Il était une fois, dans un petit village oublié de tous, une jeune domestique du nom de Morue qui souffrait de sa condition physique particulièrement défavorable et de son statut social qui la condamnait à écailler des poissons en compagnie de sa marraine.
Endurant nuits et jours les railleries et les moqueries les plus infamantes à propos de son physique ingrat, la jeune Morue, plongée au bord de la dépression, n'aspirait qu'à un peu de bonheur dans ce monde si cruel.
C'est en allant chercher du bois dans la foret avoisinante que par un heureux hasard, Morue délivra la fée Mab d'un étrange maléfice.
Cette dernière, pour la remercier de l'avoir libéré de sa captivité, octroya à la jeune souillon une beauté prodigieuse capable d’envoûter n'importe quel homme et de rendre jalouse n'importe quelle femme.
Elle deviendra l'objet de convoitise de tout un village, puis de toute une nation et enfin de toute une race. Un créature belle à en devenir fou qui précipitera la chute des royaumes et apportera chaos et désolation à un monde jadis en harmonie.
L'auteur de Miss pas touche nous offre ici un bd à l'atmosphère particulière qui s'inspire grandement des codes narratifs présents dans le conte merveilleux.
Sans être un pastiche ou une parodie, Beauté est un véritable conte qui respecte scrupuleusement les codes du genre pour offrir au lecteur une histoire dépaysante aux personnages ambivalents et à la morale pertinente et très contemporaine.
Sous ses aires de conte poétique et de dessins enfantins, Beauté est en réalité un bd au propos résolument adulte, au ton sombre et à l'humour noir jouissif.
Car le "pouvoir" de Morue s'avère rapidement plus relever de la malédiction que de la bénédiction.
De par sa seule présence, Morue entraine une succession d’événements capables de faire sombrer le monde dans la folie : Des royaumes s'entre-déchirent, des rois nobles et courageux deviennent des bêtes paranoïaques et agressives et des sociétés autrefois fières et riches se transforment en immonde cloaque pour satisfaire le moindre des ses caprices.
En réalité, Beauté narre une véritable chute aux enfers effroyablement ironique.
Plus Morue devient célèbre, plus le monde se fracture et augmente ses chances de plonger dans l’anarchie la plus meurtrière qui soi.
De plus, l'évolution morale du personnage principal va rapidement l'éloigner des voies de la sagesse et de la vertu pour se concentrer sur la frivolité et la stupidité.
Ainsi, l'évolution de l'intrigue ne manque pas de rebondissements et le développement des personnages, de piquant.
Le ton se révèle donc extrêmement pessimiste ainsi que mature et il n'est pas rare de voir la mort, la dépravation et les instincts animaux de l'homme refaire surface.
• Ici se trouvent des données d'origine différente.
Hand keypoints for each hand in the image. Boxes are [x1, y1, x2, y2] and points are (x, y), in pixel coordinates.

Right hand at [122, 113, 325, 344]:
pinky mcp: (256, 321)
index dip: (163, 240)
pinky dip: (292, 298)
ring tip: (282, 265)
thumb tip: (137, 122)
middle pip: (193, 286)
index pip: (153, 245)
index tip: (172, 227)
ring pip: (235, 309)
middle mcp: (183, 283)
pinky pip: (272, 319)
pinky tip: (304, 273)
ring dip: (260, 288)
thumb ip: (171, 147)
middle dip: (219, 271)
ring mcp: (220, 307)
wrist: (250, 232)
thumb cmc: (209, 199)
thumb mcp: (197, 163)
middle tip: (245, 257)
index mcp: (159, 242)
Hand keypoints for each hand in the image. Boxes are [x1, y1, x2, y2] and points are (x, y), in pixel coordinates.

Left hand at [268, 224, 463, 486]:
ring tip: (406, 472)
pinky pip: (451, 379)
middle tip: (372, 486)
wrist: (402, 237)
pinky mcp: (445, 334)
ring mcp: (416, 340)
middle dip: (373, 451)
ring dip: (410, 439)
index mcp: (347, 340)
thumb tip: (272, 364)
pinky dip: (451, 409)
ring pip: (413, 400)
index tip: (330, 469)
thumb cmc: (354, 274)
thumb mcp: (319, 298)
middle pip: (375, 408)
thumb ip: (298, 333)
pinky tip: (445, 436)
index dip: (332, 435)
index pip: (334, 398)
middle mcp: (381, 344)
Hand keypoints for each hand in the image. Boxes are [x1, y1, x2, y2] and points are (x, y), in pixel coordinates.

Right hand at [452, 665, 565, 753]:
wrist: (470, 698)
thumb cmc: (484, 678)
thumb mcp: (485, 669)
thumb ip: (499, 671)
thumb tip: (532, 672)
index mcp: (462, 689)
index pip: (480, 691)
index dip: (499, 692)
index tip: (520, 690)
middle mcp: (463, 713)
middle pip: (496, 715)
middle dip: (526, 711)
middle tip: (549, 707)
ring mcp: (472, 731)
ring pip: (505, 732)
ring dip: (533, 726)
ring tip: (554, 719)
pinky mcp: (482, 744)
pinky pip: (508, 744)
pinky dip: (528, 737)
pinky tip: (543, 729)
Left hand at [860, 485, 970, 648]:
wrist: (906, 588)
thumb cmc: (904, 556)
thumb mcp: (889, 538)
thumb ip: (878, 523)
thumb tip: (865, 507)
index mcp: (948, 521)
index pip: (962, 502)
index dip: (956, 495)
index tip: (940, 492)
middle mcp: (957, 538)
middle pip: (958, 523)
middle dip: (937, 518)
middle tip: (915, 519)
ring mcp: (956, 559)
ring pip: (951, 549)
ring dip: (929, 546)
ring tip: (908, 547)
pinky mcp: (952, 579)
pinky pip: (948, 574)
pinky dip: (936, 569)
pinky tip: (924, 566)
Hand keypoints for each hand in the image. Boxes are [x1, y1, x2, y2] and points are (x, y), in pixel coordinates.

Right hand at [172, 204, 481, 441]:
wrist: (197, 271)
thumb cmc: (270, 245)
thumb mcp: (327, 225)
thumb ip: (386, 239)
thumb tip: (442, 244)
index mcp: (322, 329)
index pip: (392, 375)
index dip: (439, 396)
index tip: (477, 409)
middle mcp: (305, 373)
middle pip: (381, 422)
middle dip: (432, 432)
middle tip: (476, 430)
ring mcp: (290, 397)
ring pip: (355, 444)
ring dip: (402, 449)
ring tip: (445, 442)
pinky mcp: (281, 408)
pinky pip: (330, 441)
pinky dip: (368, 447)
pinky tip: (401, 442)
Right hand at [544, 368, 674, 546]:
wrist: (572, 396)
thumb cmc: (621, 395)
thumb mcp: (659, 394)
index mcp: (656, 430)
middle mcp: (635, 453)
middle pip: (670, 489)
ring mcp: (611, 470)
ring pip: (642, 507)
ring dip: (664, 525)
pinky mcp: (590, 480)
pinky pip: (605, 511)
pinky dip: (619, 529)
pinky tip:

Avec énormément de références sur les abus de pouvoir, la condition féminine, le viol et la sexualité, Beauté est un livre particulièrement violent dans son propos mais qui ne sombre jamais dans le trash ou le malsain.
Minimaliste, la patte graphique particulière de Kerascoët fait des merveille et accentue l'aspect « conte » de l’œuvre.
Il y a également un excellent travail de la part du dessinateur sur la couleur qui offre à l’œuvre, des planches à l'atmosphère unique, tantôt chatoyantes et lumineuses, tantôt sombres et désespérées.
Originale, bien écrite, bien dessinée et franchement intelligente dans ses dialogues, Beauté apparaît comme une excellente bd doublée d'un joli conte de fée à l'humour noir brillant et aux thématiques pertinentes ! Un bien bel hommage à l'univers des frères Grimm et de Charles Perrault.